[Material provided]:
*** Block opens ***

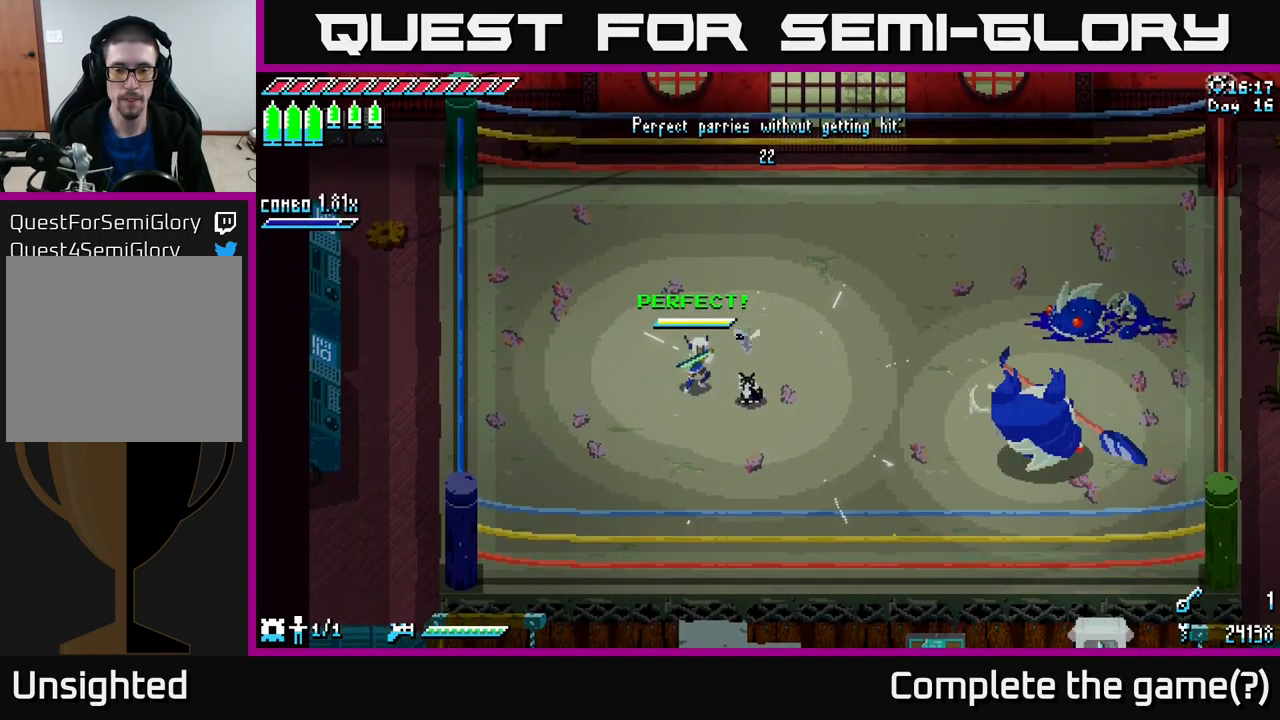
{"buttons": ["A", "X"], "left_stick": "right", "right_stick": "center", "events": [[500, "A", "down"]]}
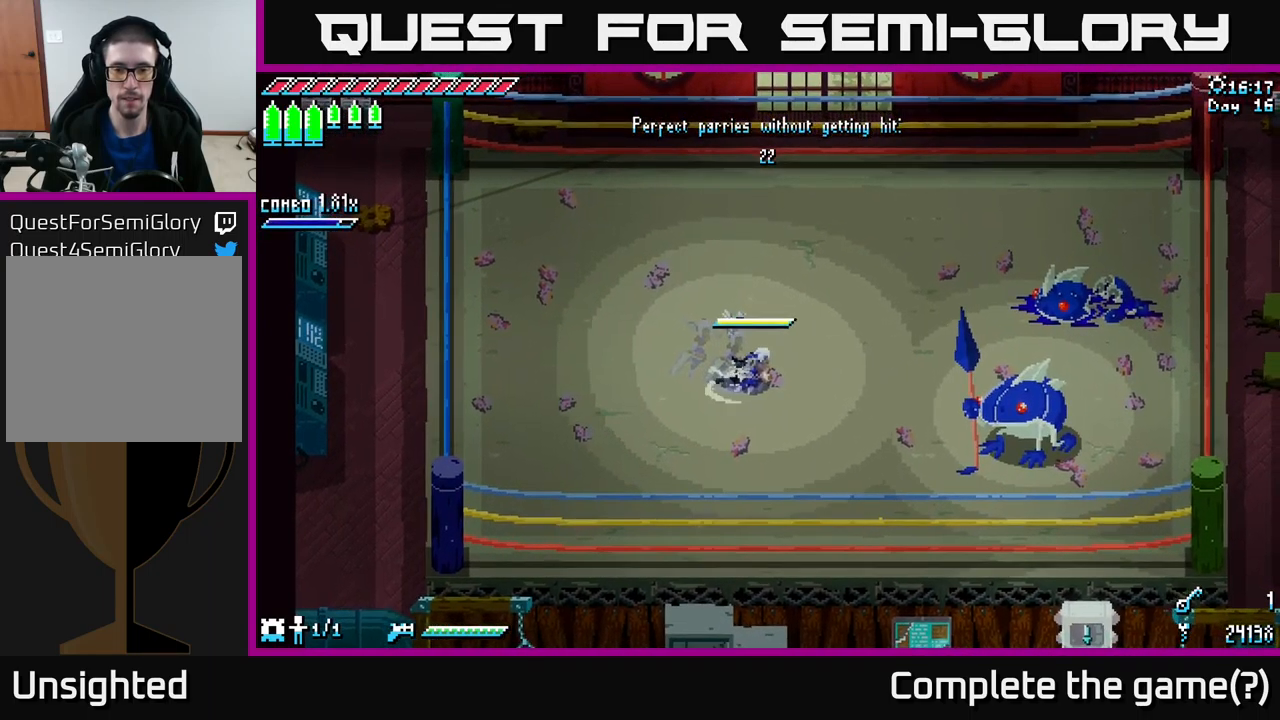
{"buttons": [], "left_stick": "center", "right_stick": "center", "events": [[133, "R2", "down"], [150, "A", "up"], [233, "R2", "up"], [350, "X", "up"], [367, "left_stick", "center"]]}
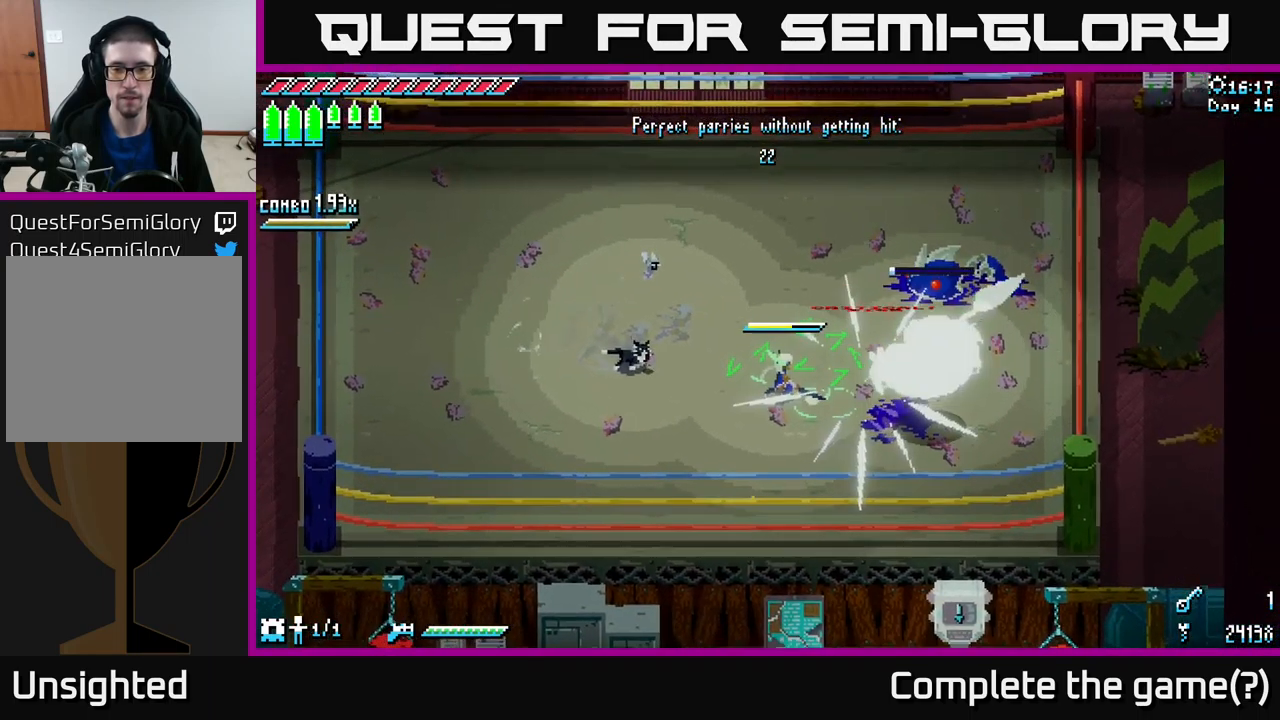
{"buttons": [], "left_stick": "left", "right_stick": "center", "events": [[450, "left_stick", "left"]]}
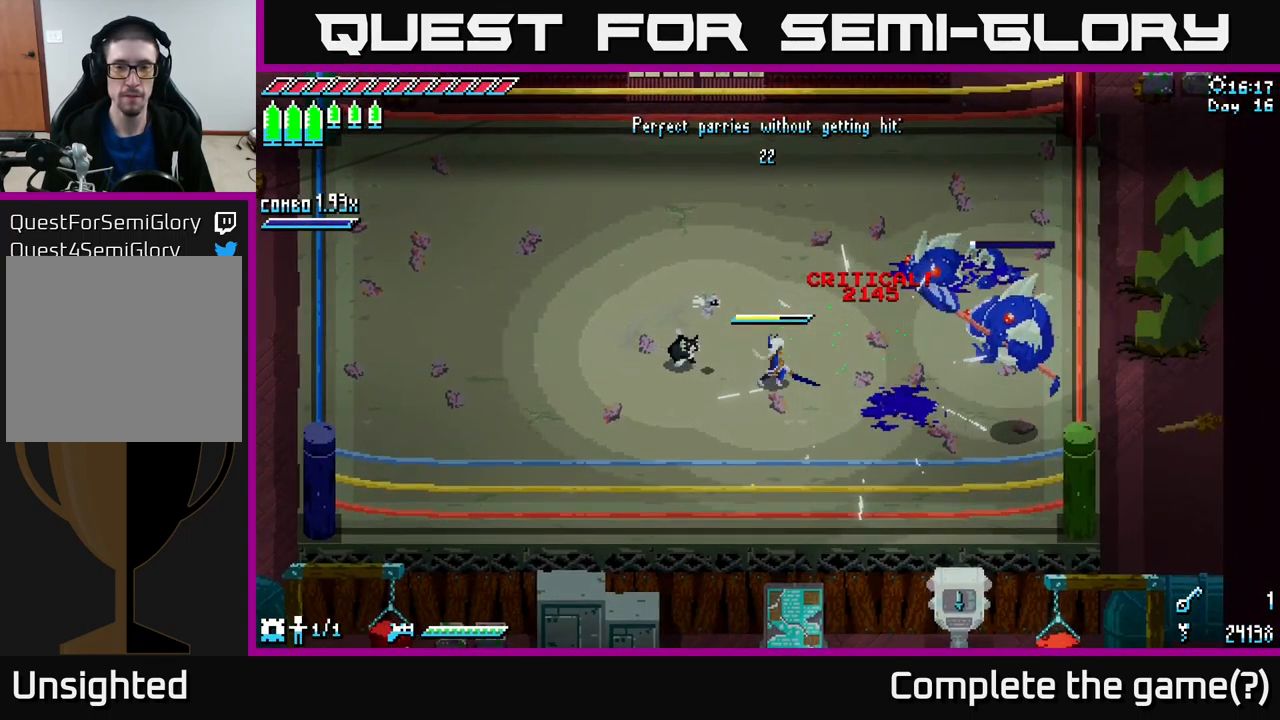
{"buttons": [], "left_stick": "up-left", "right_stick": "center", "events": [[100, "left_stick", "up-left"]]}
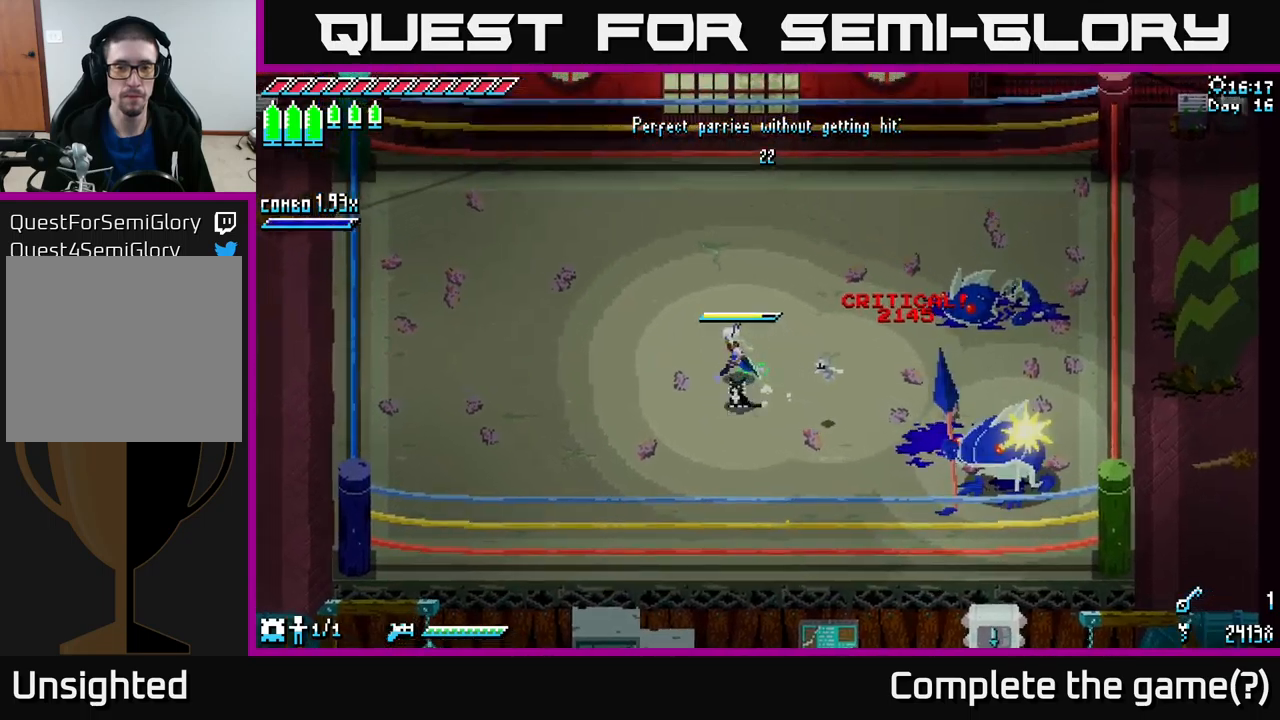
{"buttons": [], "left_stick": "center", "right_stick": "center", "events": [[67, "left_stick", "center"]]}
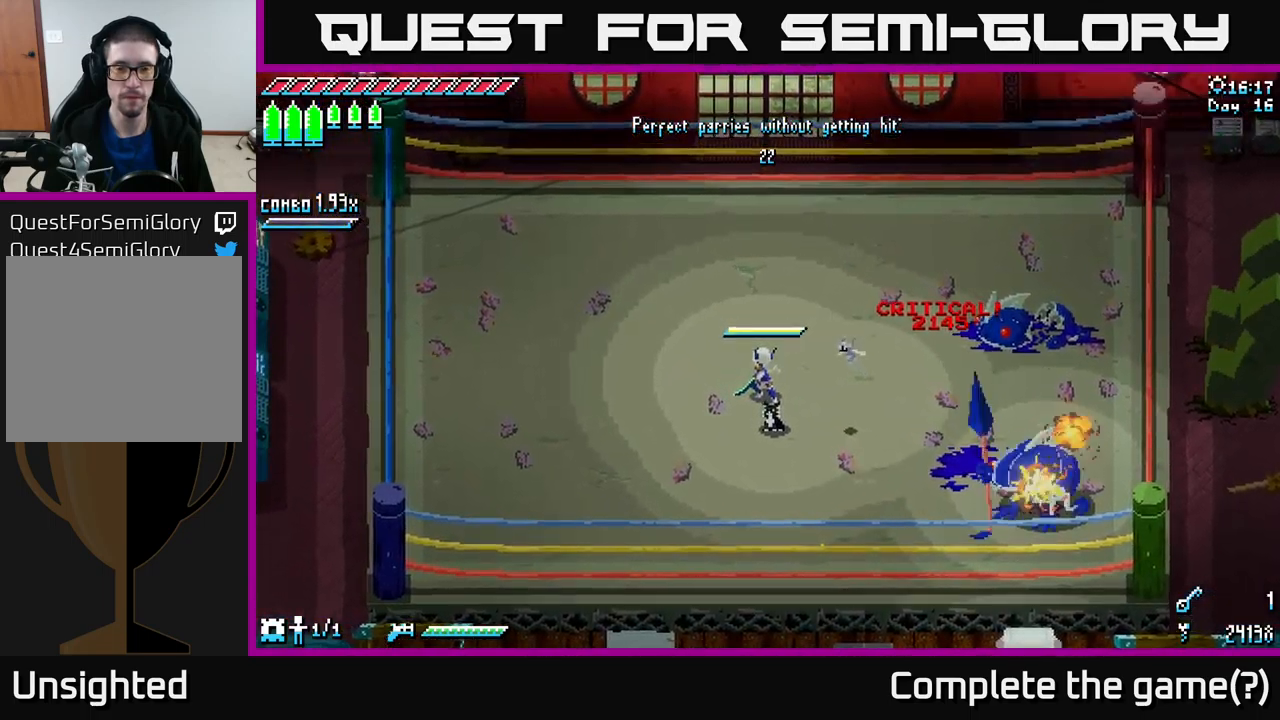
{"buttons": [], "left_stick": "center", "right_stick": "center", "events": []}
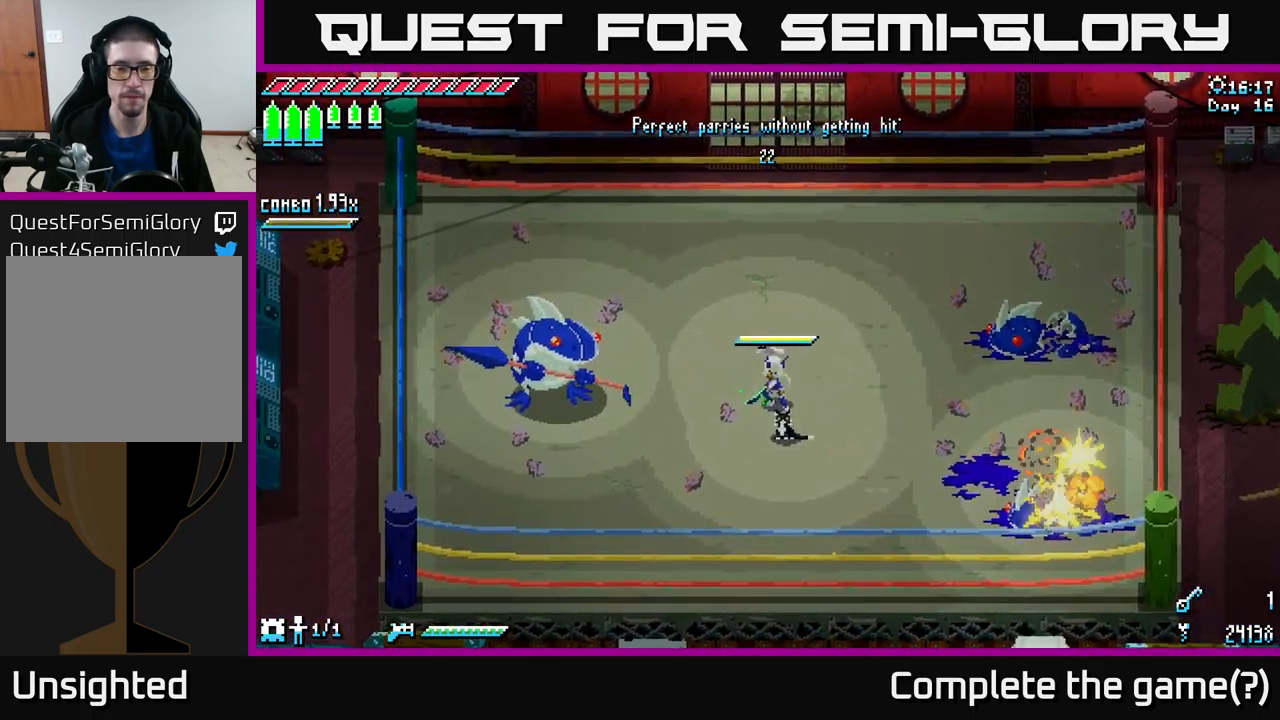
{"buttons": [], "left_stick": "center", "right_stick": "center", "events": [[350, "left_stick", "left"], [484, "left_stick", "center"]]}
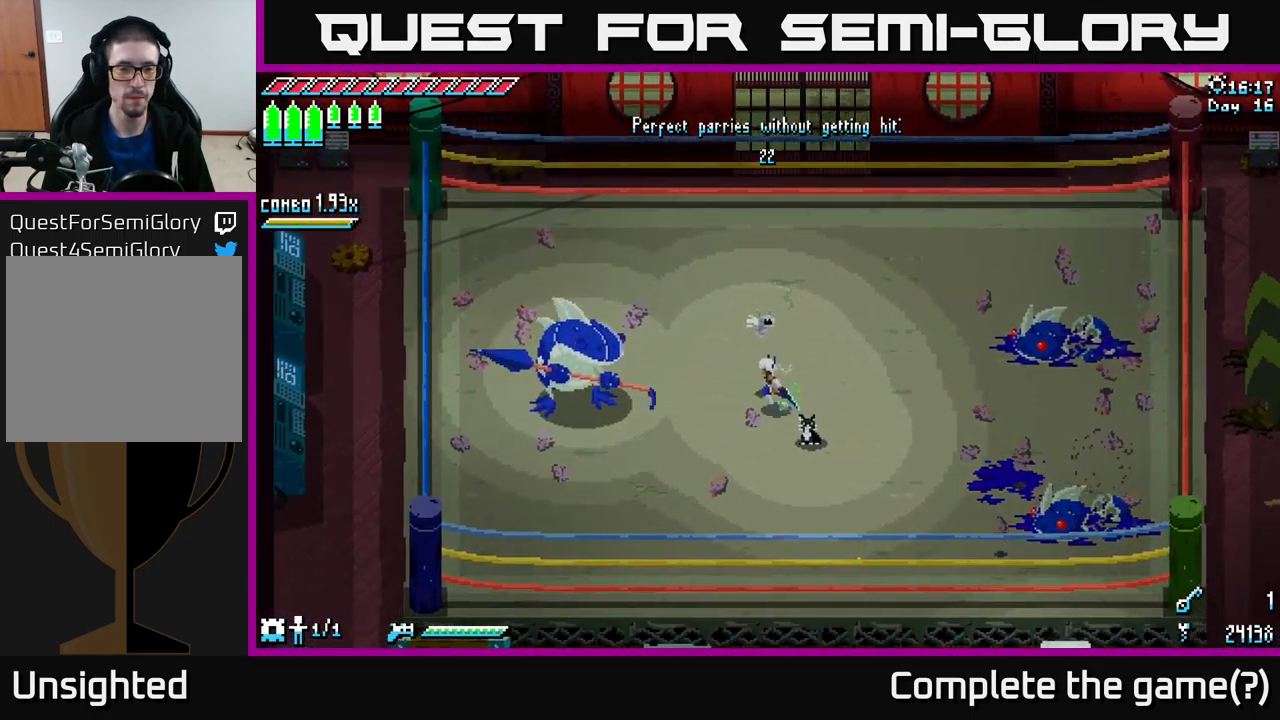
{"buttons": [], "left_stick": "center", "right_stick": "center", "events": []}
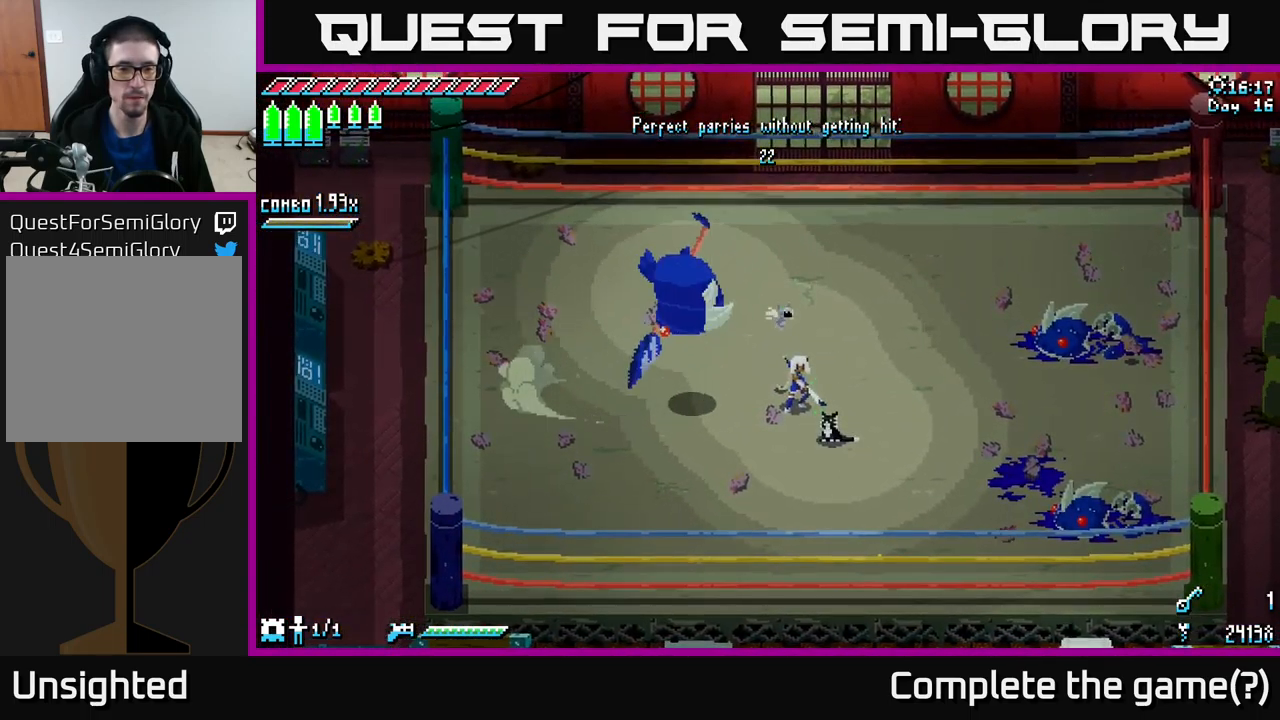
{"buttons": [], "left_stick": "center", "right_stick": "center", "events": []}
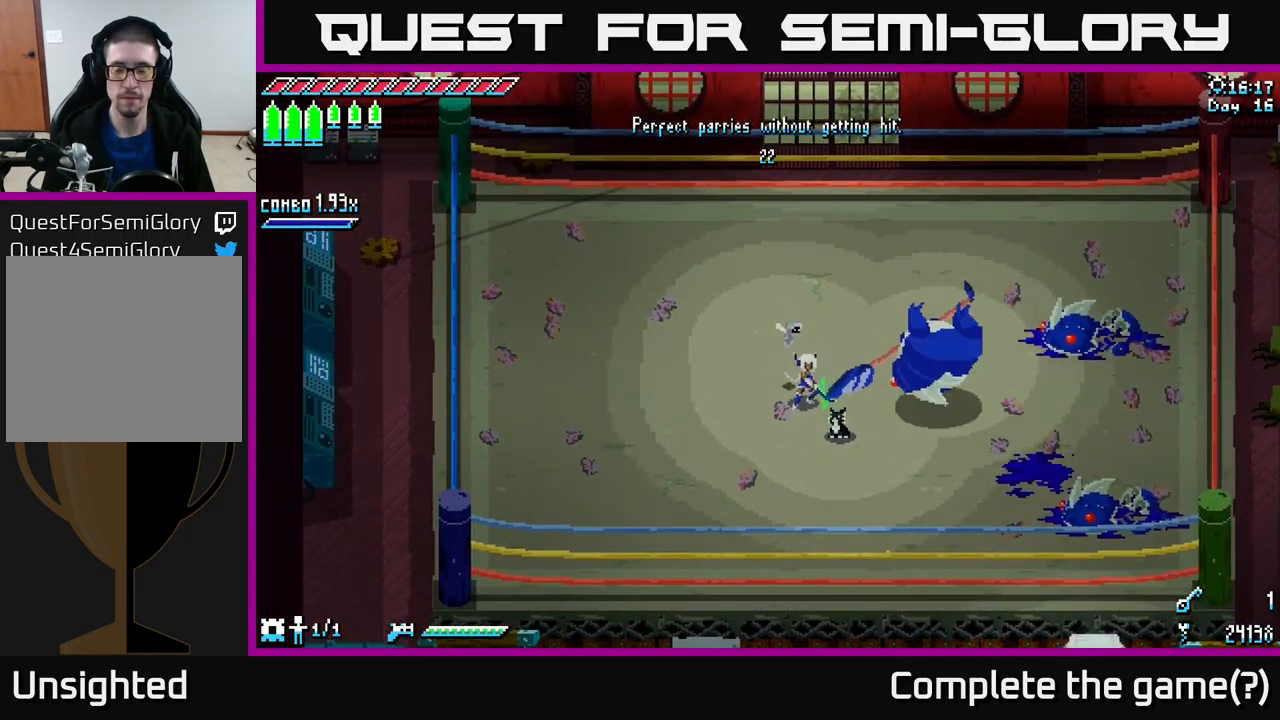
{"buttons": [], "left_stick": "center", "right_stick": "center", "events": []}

*** Block closes ***

[Aim of the task]:
From the listing above, pick out every line containing "down".

[Solution to this task]:
{"buttons": ["A", "X"], "left_stick": "right", "right_stick": "center", "events": [[500, "A", "down"]]}
{"buttons": [], "left_stick": "center", "right_stick": "center", "events": [[133, "R2", "down"], [150, "A", "up"], [233, "R2", "up"], [350, "X", "up"], [367, "left_stick", "center"]]}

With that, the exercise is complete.